Personality Traits

Using the Big Five personality traits to flesh out an NPCs personality

Personality Traits
Painting by Дмитрий Хрусталев-Григорьев on Unsplash
"All models are wrong but some are useful."
George Box, statistician

If you've ever participated in leadership training, worked for someone who was enthusiastic about leadership training, or been caught in the blast radius of a recent leadership training class, you've probably been subject to some sort of personality categorization exercise. The goal of these exercises is to help leaders and managers understand that humans aren't a homogeneous species who respond identically to all forms of stimuli — and to do that they tend to break down humans into four, five, or even sixteen homogeneous types!

Of course, people don't cleanly settle into four, five, or sixteen categories, but the idea that different people need different things is, unsurprisingly, quite useful. As a result, you'll often see people swapping their Myers Briggs types (INFJs, unite!) or talking about whether they're red, yellow, blue, or green.

Most personality models, though, are basically junk — created as thought experiments by overly clever people. One model, though, called the Big Five, has been developed and refined by scores of psychologists and personality researchers. It describes five personality traits which are common across cultures and which can be objectively rated from high to low.

Importantly, these personality types are primarily descriptive but are not predictive except in very limited circumstances. They can tell you how an NPC will view the world around them or move through their day, given a lack of strong external stimuli — but as any GM can tell you, PCs are the very definition of strong external stimuli!

The Big Five traits are:

  • Openness, which describes a character's appreciation for adventure, creativity, and emotion.
  • Conscientiousness, which describes a character's tendency to display self-discipline and be organized.
  • Extraversion, which describes a character's tendency to be outgoing and high in social energy.
  • Agreeableness, which describes a character's general concern for social harmony.
  • Stability, which describes a character's tendency to be emotionally stable, especially when under pressure.

Creating a full personality workup on every NPC feels like a bit too much prep for my tastes, so I've taken the Big Five traits and created a useful table filled with descriptive words that you can roll 1d6 on or simply use as a guide.
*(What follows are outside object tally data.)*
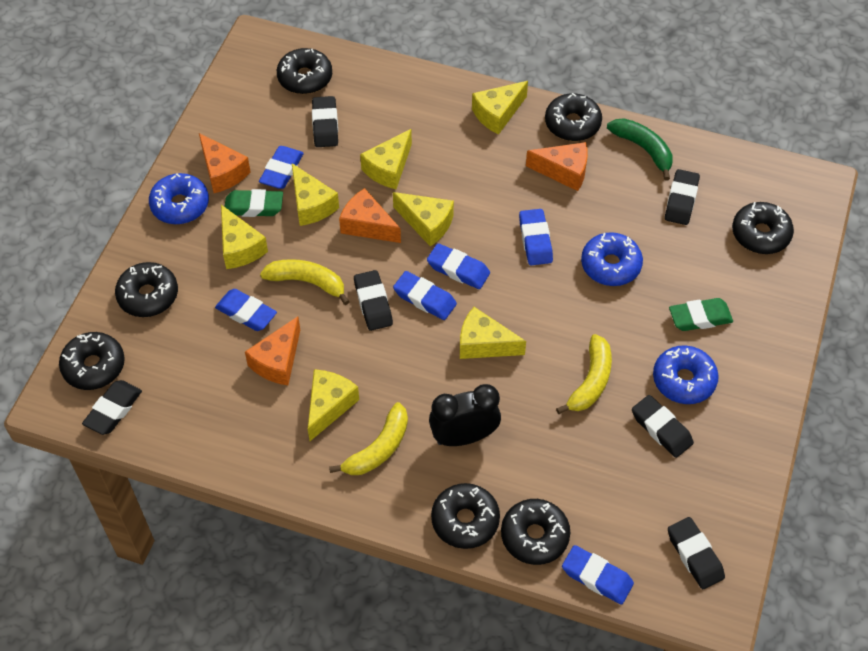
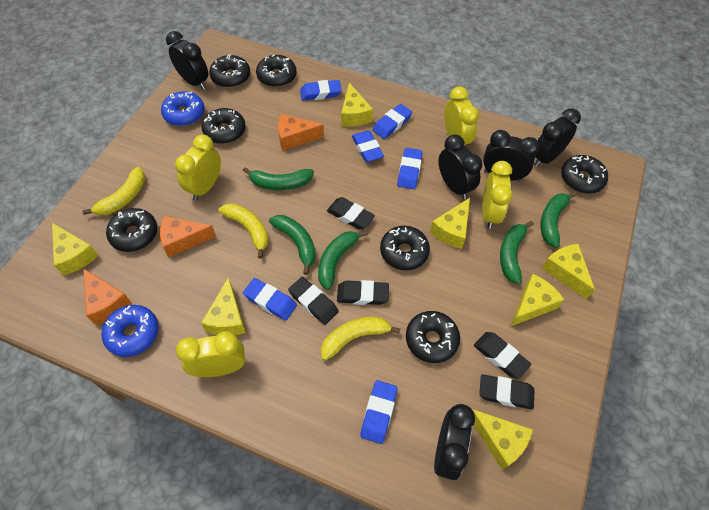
black clock: [429,384,501,446] = 1 -> [166,31,208,90] [434,404,475,480] [439,134,482,199] [483,130,540,181] [534,108,581,167] = 5
black eraser: [82,380,142,435] [312,96,338,147] [354,270,393,331] [632,395,694,458] [665,169,700,225] [668,517,725,589] = 6 -> [288,277,339,325] [327,197,375,230] [337,280,389,305] [474,332,531,379] [479,374,534,410] = 5
blue donut: [149,173,209,224] [581,232,643,286] [653,345,719,404] = 3 -> [102,305,158,357] [161,91,205,126] = 2
green banana: [607,118,673,180] = 1 -> [243,167,314,190] [269,215,316,275] [318,231,368,290] [500,221,534,284] [541,192,577,248] = 5
green eraser: [225,189,283,217] [669,298,733,331] = 2 -> none = 0
orange cheese: [199,133,251,193] [245,316,300,385] [339,188,401,243] [526,142,588,191] = 4 -> [83,269,131,325] [160,216,216,257] [278,114,324,151] = 3
yellow clock: none = 0 -> [175,134,221,200] [176,331,245,377] [445,86,479,146] [482,161,512,229] = 4

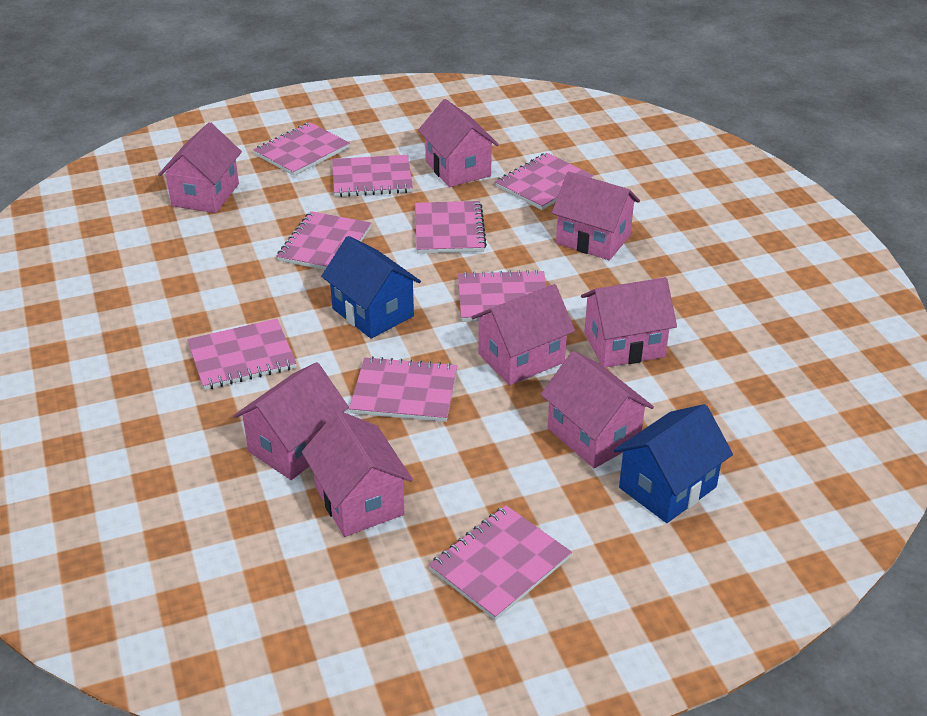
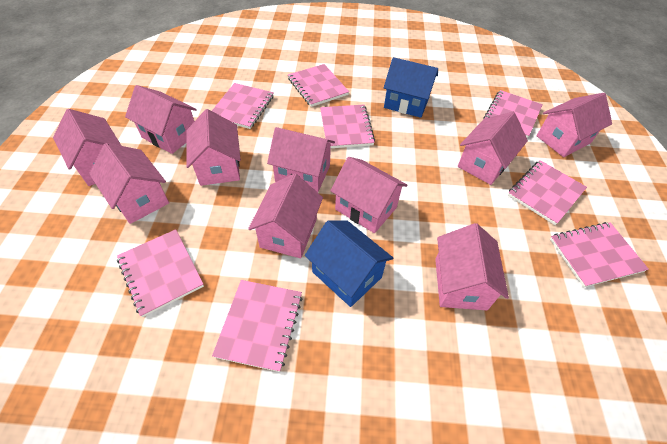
pink house: [158,122,242,213] [234,362,349,480] [302,411,413,537] [418,99,499,187] [471,284,575,385] [540,351,654,468] [552,171,640,260] [581,277,677,368] = 8 -> [53,109,122,186] [89,143,169,224] [125,85,197,154] [186,109,241,186] [248,173,323,258] [267,127,335,192] [330,157,408,233] [435,223,509,310] [458,112,528,185] [536,93,612,157] = 10
pink notebook: [187,319,296,390] [254,122,350,176] [277,211,371,270] [332,155,413,197] [349,356,457,422] [415,201,487,254] [429,505,572,620] [458,270,547,322] [495,153,594,210] = 9 -> [117,229,204,317] [212,83,274,129] [212,280,303,372] [288,64,349,107] [320,105,375,148] [483,90,543,138] [508,160,587,225] [550,222,649,288] = 8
Lower numbers describe someone with lower expression of the trait and higher numbers describe someone with higher expression of the trait.

1d6 Openness Conscientiousness Extraversion Agreeableness Stability
1 Close-minded Irresponsible Solitary Manipulative Volatile
2 Rigid Disorganized Reserved Callous Jumpy
3 Knowledgeable Effective Sociable Gruff Pessimistic
4 Curious Reliable Energetic Polite Optimistic
5 Artistic Careful Assertive Thoughtful Resilient
6 Adventurous Serious Gregarious Generous Carefree
Stability is an inversion of Neuroticism, which is how the trait is usually defined. However, to keep "low rolls equal low expression", I flipped it.